Diğer gazetelere göre olayları daha detaylı veren Hürriyet gazetesinde ayrıca olayların yoğunluk kazandığı yerlerde gerektiği zamanlarda emniyet güçlerinin eksikliğinin hissedildiği belirtilmekte ve bayrak asılmayan ev ve işyerlerinin zarar gördüğü, 26 kilisede yangın çıkartıldığı doğrulanmaktadır. Olayları çıkartanlar için sadece “nümayişçiler” ifadesi kullanılmaktadır.19 

Çıkartılan yangınların ve gerçekleştirilen tahribatın kimler tarafından niçin gerçekleştirildiğine dair bir temsil henüz verilmemekle birlikte, sadece 
olayların çapulcular tarafından kötü maksatlarla istismar edildiği belirtilmektedir. 
Hürriyet gazetesi tarafından olayların “Komünist”lere yüklenmesi 9 Eylül tarihli baskının manşetinde gerçekleştirilmektedir. Olayları körükleyen otuzdan fazla komünistin yakalandığı haberini veren gazete “kızıllar” ifadesi ile tüm suçu komünistlere yüklenmektedir. Fuarda dolaşırken “yaşasın komünizm” diye bağıran “kızıl uşaklarının” hemen tutuklandığını duyurmaktadır. 20 Olayların Türk düşmanları tarafından çıkartıldığı, asil ve asıl milliyetçi gençliğin çapulcu olmadığı, Türk Milletine yıkılmak istenen bozguncu faaliyeti kabul etmedikleri 
vurgusu bulunmaktadır 21. 

Gazete, olaylara ilişkin haberlerde yoğunluklu olarak komünist vurgusu yapmaya devam etmektedir: 
“İşin tahkikat safhaları ilerledikçe ve hakikatler birer birer meydana çıktıkça anlıyoruz ki bir alay çapulcu ve yağmacının arasına karışan ve bu talanı organize ederek vüsat ve şümulünü artıranlar pusuya yatmış olan kızıl komünistler olmuştur.” 22 

Diğer gazetelerde de olduğu gibi olayları çıkartanlar dört gruba ayrılmışlardır: “tahrikçi, çapulcu, tahripçi ve emirlere riayet etmeyenler”. 

Köşe yazarı Samih Tiryakioğlu, olaylara ilgili yazısında İstanbul’u fetheden Fatih’in ilk işinin yağmayı durdurmak olduğunu vurgulayarak, bugün yaşanan olaylarla Türk’ün karakterinin ne kadar ters düştüğüne dikkat çekmektedir.
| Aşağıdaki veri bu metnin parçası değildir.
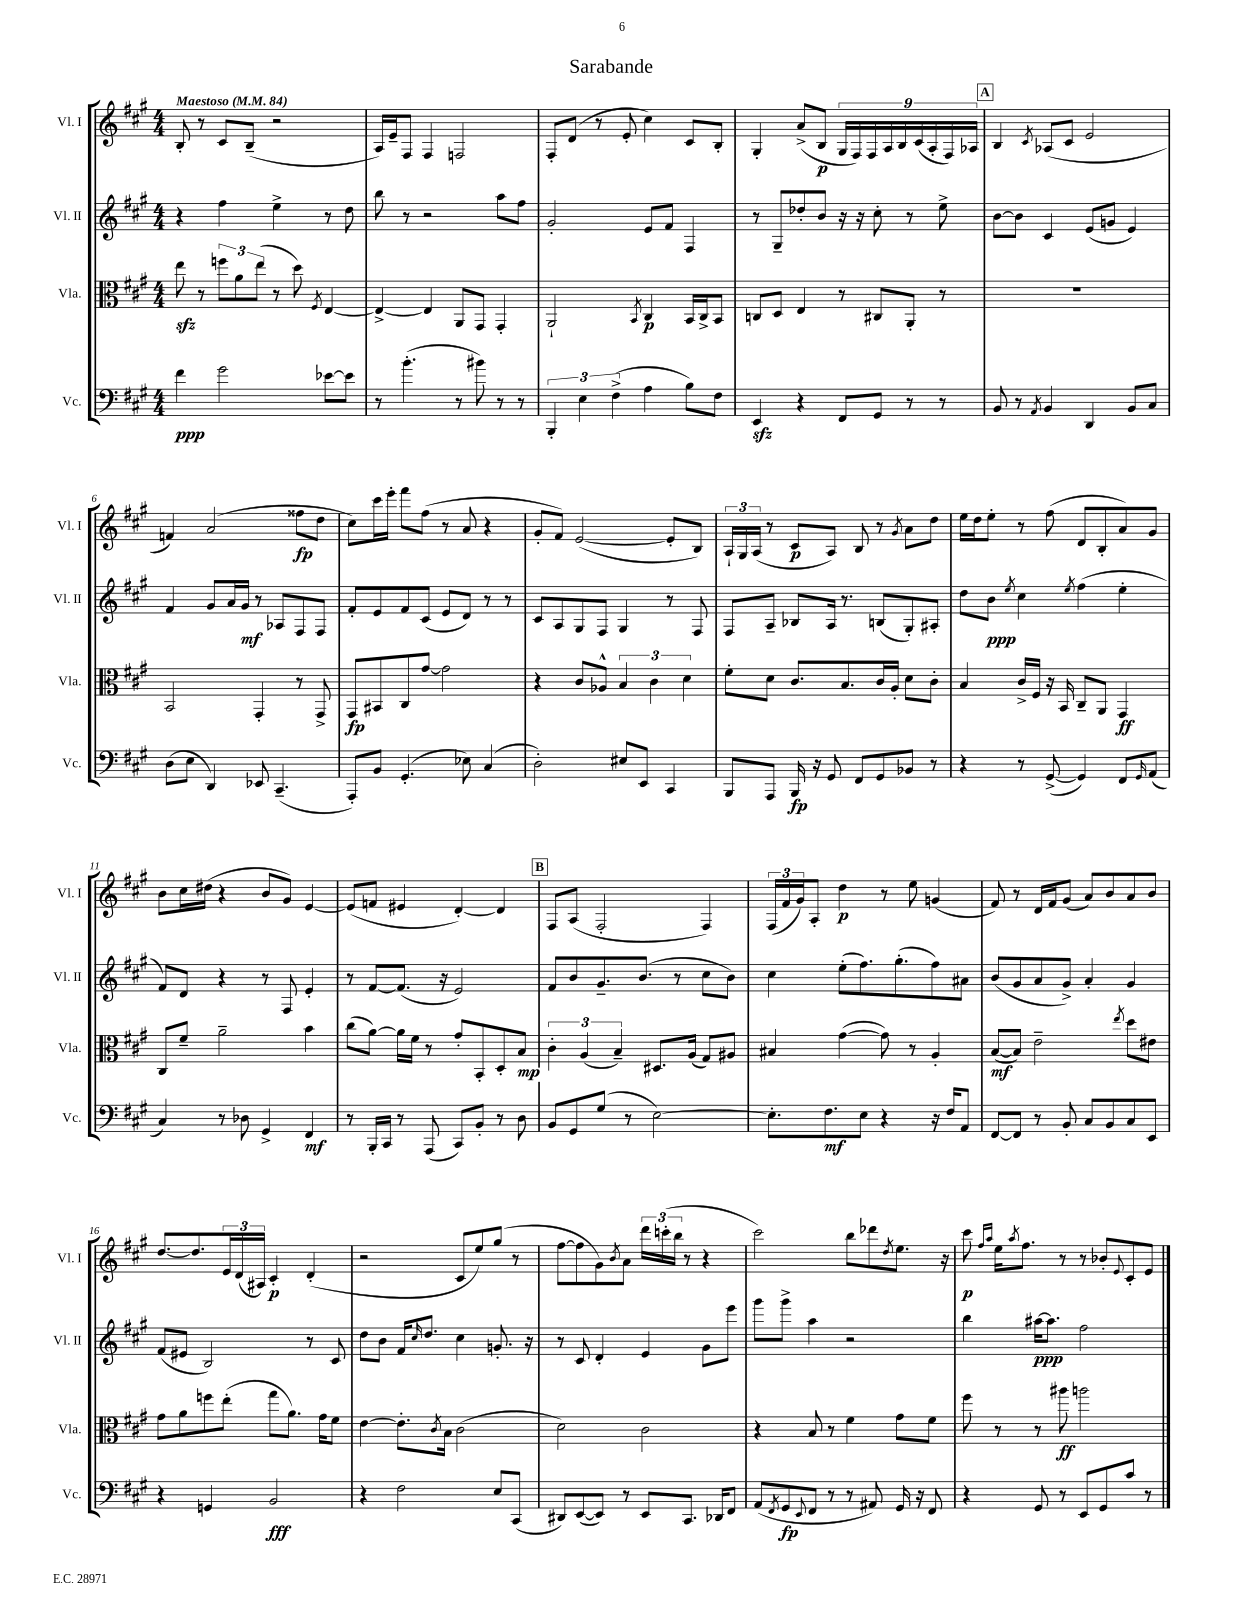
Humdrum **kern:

Türk’ün şanının korunmasında hükümetin bu kadar çabuk hareket etmesinin de tek teselli olduğunu belirtmektedir.23 Olaylara dair haberler yoğunluğunu yitirdikçe, bunların yerini yağmanın ardından yapılan hükümet yardımları ve vatandaşların şükranlarını yansıtan haberler almaktadır 24. 
Diğer iki gazetede de olduğu gibi 15 Eylülden itibaren olaylara ilişkin haberlerin sona erdiği saptanmıştır. Yalnızca 17 Eylül tarihli Hürriyet gazetesinde, olaylar sırasında 862 mağazanın tamamen yandığı doğrulanmakta ve yapılan yardımlar vurgulanmaktadır. 
19 Eylül 1955 tarihinde çıkan Hürriyet gazetesi, Eylül ayında çıkan son Hürriyet Gazetesidir. 5 Ekim 1955 tarihine kadar gazete kapatılmıştır. 

Yeniden yayımlanmaya başladığında ise olaylara dair çarpıcı haberlere yer verilmemiştir.